Animosity also reigned supreme with the deaths of Waka Flocka Flame’s childhood friend Slim Dunkin and Brooklyn emcee Kampane. Rather than acknowledge the tragedy inherent in two artists that never got the opportunity to see their dreams realized, fans either overstated their achievements or relegated them to faceless weed carriers.
This isn’t a new phenomenon, of course. Tupac and Biggie have had their own camps of supporters and detractors so fervent in their beliefs that the late emcees somehow simultaneously became incredibly overrated and underrated. But no matter which polarizing position a fan took on one of the two artists, it was tied to the exact opposite take on the other. I struggle, to this day, to truly understand what one’s significance as an artist had to do with another’s, or why an artist’s death in Hip Hop seems to require fans to “pick a side” and dig their heels in. And the list goes on, whether it be J. Dilla, who suddenly had thousands more fans the day after he died (and corresponding critics, who felt they had to defend the supremacy of the DJ Premiers and the Pete Rocks of the world) or Stack Bundles, who attained a brief, almost legendary status for a number of days simply because he was murdered.
The common thread here is this: in Hip Hop, it seems that the fans often settle into one of two gears when reacting to an artist’s passing: glorify or vilify. To go back to my first example, it’s always either “Nate Dogg’s awesome because Akon sucks” or vice versa. I’d be lying if I said I wasn’t guilty of making the same arguments during passionate debate. I can choose a side and argue stubbornly for days. But I’ve learned that in no instance can the sum total of an artist’s worth be defined in black and white terms.
The truth usually lies somewhere in between. Though artists such as Heavy D, Nate Dogg, and Special One had their impacts, they no longer had the cultural prominence they once did. Though Amy Winehouse succumbed to her demons, she got caught up in the game that has claimed the lives of so many phenomenal talents before her. Though Gil Scott-Heron eschewed the titled of “Godfather of Rap,” he clearly had a great respect for the culture. And, yes, though Slim Dunkin and Kampane might not have legendary status, it’s unfair to presume what they may or may not have become had their lives not been cut so short.
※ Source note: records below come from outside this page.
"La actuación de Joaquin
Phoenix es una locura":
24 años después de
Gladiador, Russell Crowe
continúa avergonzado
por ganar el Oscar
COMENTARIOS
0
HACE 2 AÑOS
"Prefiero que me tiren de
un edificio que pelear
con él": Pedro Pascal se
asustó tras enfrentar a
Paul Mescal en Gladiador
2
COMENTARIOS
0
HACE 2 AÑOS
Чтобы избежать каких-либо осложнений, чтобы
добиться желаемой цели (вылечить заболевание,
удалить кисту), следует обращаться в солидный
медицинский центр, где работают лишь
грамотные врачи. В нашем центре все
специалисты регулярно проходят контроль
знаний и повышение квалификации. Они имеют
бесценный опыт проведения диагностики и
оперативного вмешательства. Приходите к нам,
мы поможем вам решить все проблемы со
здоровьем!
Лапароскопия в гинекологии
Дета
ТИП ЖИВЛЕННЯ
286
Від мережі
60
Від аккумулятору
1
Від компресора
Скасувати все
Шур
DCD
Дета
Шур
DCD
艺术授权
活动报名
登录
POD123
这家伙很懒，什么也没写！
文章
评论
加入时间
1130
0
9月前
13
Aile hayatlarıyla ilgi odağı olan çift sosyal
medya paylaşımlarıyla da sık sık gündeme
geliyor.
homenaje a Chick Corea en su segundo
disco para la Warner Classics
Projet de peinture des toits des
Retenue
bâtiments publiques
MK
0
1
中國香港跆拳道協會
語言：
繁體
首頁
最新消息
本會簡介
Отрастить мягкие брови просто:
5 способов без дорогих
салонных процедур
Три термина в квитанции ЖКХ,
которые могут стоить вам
But none of those things matter. It doesn’t matter what all of the aforementioned artists didn’t contribute to the culture, or who they were/weren’t better than; those discussions aren’t constructive – they’re destructive. What matters is what contributions those artists did make. How raw is it that Heavy D, a dude who would sooner pull a dance routine than a glock, gave The Notorious B.I.G. one of his first looks? Or that Amy Winehouse went totally left field and decided to record a cut with Ghostface Killah? How about the fact that Gil Scott-Heron gave a musical tip of the hat to Kanye West (and Hip Hop) when he sampled Mr. West’s music, after being sampled by so many others in the past?
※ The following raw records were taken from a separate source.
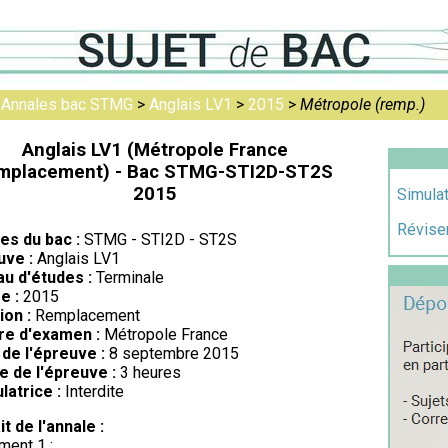
>
Annales bac STMG
>
Anglais LV1
>
2015
>
Métropole (remp.)
Anglais LV1 (Métropole France
mplacement) - Bac STMG-STI2D-ST2S
2015
Simulat
Réviser
res du bac :
STMG - STI2D - ST2S
uve :
Anglais LV1
au d'études :
Terminale
e :
2015
ion :
Remplacement
re d'examen :
Métropole France
de l'épreuve :
8 septembre 2015
e de l'épreuve :
3 heures
latrice :
Interdite
it de l'annale :
ent 1 :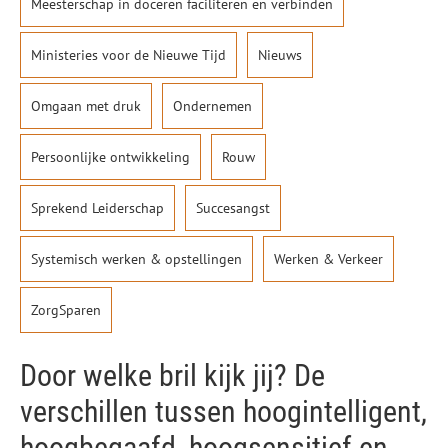
Meesterschap in doceren faciliteren en verbinden
Ministeries voor de Nieuwe Tijd
Nieuws
Omgaan met druk
Ondernemen
Persoonlijke ontwikkeling
Rouw
Sprekend Leiderschap
Succesangst
Systemisch werken & opstellingen
Werken & Verkeer
ZorgSparen
Door welke bril kijk jij? De
verschillen tussen hoogintelligent,
hoogbegaafd, hoogsensitief en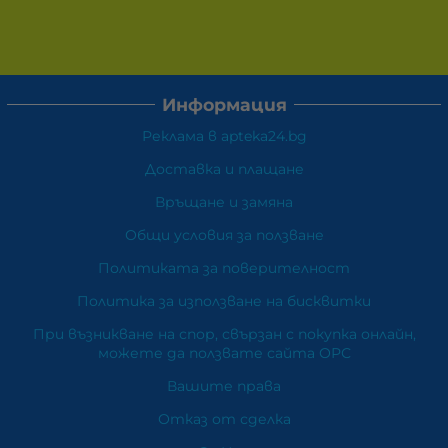
Информация
Реклама в apteka24.bg
Доставка и плащане
Връщане и замяна
Общи условия за ползване
Политиката за поверителност
Политика за използване на бисквитки
При възникване на спор, свързан с покупка онлайн,
можете да ползвате сайта ОРС
Вашите права
Отказ от сделка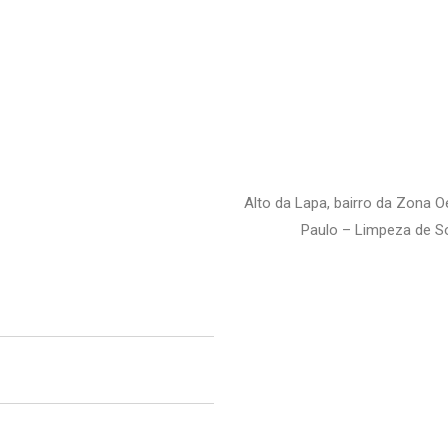
Alto da Lapa, bairro da Zona 
Paulo – Limpeza de S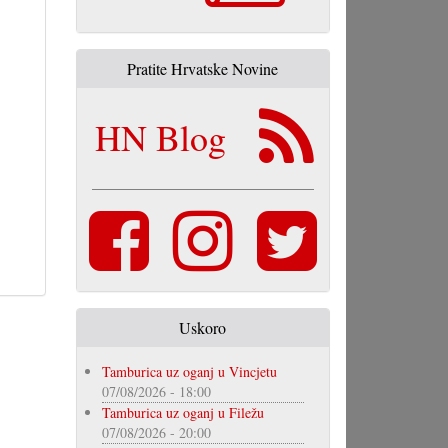
Pratite Hrvatske Novine
HN Blog
Uskoro
Tamburica uz oganj u Vincjetu
07/08/2026 - 18:00
Tamburica uz oganj u Filežu
07/08/2026 - 20:00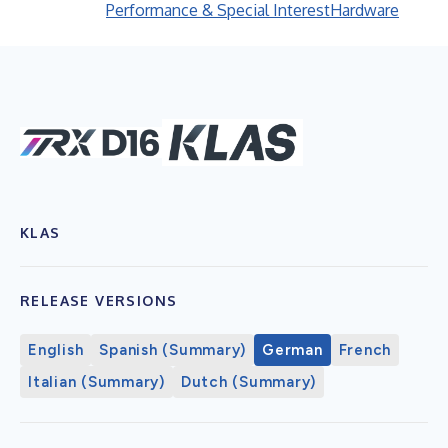
Performance & Special Interest
Hardware
KLAS
RELEASE VERSIONS
English
Spanish (Summary)
German
French
Italian (Summary)
Dutch (Summary)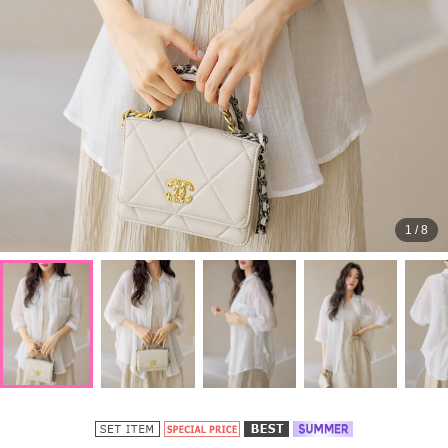
1
/
8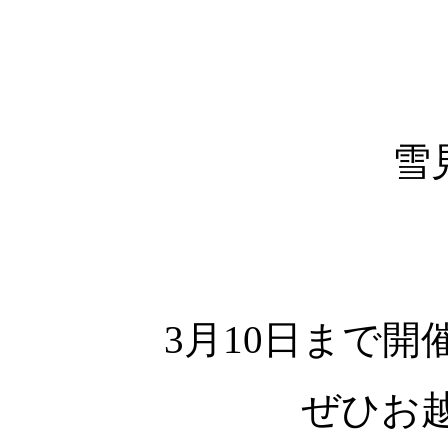
雪
3月10日まで開
ぜひお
Heading into 2012, the thing I’ll remember about these artists – what most should remember about them – is that they left an indelible impression on a culture that we love. An artist’s worth, much like a person’s, can never be defined in terms of someone else, other than to the extent that they reached others and made some sort of meaningful connection. And for those that never got the chance to make their mark, it’s a somber reminder that life, and the pursuit of the glory, can be snatched in an instant. In 2012, one can only hope that this perspective will allow us as fans to find a third gear, because neither glorifying nor vilifying artists pays proper respect to their memories.